##### Texto de origen

Nadie caracterizó a esos regímenes que desmontaron los estados de derecho en sus países, concentraron todo el poder y modificaron las constituciones para perpetuarse. Pero bastó que la derecha comenzara a imitar esa fórmula populista para que se descubriera la etiqueta del “iliberalismo”.
De igual forma el fenómeno “fake news” y “posverdad” consiguió visibilidad solo cuando fue imputable a la derecha, a raíz del Brexit y la victoria de Trump. Y el imperialismo siempre ha sido “gringo” y nunca soviético. Ahora los que escriben este diccionario pondrán la foto de Bolsonaro cuando se hable de “golpismo” en Latinoamérica, mientras que las fotos de Chávez, Fidel, Perón y el Che seguirán estando en el capítulo de “democracia”.
Y es que también el militarismo es malo solo cuando es de derechas. El caso es que todas las injusticias perpetradas en la historia por la derecha cuentan con etiquetas elocuentes y contundentes como “holocausto” y “apartheid”, por ejemplo, mientras que los desmanes ocasionados por la izquierda o por culturas antioccidentales se pierden en el olvido porque no cuentan siquiera con una caracterización concreta. Por eso es que los crímenes del comunismo en Europa del Este, así como sus réplicas en América Latina, no computan a la hora de valorar realidades ni de articular narrativas actuales. No tienen nombres.

##########

_Actividad_
Copia el fragmento del texto sobre las etiquetas políticas que va de "Y es que también" a "No tienen nombres.", y en él cambia "militarismo" por "autoritarismo". Los registros proceden de una fuente distinta.

##### Información proporcionada

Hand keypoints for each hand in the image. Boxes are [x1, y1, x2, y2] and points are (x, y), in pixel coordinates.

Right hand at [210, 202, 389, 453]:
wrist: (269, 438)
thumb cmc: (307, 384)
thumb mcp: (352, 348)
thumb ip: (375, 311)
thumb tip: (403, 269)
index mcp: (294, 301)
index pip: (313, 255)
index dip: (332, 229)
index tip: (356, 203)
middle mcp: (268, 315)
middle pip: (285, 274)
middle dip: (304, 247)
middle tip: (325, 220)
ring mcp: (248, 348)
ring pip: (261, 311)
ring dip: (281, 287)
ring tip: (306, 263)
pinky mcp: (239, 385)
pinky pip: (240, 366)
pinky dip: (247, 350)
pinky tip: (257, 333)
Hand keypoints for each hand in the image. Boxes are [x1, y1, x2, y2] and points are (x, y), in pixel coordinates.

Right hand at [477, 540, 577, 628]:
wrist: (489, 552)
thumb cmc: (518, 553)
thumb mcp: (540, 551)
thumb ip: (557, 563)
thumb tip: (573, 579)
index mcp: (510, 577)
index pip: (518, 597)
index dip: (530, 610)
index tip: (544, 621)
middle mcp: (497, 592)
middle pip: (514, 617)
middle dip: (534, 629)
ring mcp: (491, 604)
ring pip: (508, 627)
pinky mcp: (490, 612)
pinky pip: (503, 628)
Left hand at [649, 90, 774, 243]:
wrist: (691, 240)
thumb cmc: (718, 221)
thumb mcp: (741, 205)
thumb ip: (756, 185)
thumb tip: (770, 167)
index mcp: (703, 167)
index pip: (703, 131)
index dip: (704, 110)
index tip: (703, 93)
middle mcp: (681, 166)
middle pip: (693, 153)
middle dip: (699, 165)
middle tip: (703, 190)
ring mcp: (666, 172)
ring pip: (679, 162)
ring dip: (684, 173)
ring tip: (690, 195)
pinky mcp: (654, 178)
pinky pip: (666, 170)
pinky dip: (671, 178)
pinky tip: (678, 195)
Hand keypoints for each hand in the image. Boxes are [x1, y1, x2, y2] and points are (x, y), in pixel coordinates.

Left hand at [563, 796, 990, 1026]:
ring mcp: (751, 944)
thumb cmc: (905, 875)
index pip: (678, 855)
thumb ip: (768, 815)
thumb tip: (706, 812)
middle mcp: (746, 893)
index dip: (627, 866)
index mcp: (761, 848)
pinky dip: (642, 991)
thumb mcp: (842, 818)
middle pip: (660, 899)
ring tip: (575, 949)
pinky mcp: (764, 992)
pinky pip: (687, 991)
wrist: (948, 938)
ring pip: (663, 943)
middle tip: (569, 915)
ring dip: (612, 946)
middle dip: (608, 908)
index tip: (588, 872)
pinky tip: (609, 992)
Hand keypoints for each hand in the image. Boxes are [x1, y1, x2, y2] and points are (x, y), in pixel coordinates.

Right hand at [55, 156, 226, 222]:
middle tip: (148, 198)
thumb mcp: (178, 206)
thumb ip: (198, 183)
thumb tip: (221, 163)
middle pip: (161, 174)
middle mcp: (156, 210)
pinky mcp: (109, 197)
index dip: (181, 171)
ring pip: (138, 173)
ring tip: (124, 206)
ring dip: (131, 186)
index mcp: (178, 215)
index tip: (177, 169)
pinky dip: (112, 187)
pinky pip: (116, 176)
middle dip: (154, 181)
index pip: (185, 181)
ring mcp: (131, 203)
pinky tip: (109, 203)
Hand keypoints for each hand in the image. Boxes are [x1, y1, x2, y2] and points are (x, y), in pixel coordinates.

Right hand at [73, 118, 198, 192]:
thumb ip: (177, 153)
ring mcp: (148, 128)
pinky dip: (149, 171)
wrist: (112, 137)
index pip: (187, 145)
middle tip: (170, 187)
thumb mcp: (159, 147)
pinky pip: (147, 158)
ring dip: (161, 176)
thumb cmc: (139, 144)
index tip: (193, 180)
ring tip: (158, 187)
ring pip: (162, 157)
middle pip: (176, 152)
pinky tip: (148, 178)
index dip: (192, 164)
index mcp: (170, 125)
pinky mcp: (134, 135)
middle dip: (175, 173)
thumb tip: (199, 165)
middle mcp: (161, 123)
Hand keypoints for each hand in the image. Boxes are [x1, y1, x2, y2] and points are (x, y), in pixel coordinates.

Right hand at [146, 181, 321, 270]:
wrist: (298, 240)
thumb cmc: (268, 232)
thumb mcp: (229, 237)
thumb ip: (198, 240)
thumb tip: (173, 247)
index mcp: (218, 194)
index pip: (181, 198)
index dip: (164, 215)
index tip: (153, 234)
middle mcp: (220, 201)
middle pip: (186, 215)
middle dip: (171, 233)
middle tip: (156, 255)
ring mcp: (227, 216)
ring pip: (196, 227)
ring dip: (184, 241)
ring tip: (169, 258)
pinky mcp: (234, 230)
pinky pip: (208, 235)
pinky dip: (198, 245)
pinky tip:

##########

_Respuesta_
Y es que también el autoritarismo es malo solo cuando es de derechas. El caso es que todas las injusticias perpetradas en la historia por la derecha cuentan con etiquetas elocuentes y contundentes como “holocausto” y “apartheid”, por ejemplo, mientras que los desmanes ocasionados por la izquierda o por culturas antioccidentales se pierden en el olvido porque no cuentan siquiera con una caracterización concreta. Por eso es que los crímenes del comunismo en Europa del Este, así como sus réplicas en América Latina, no computan a la hora de valorar realidades ni de articular narrativas actuales. No tienen nombres.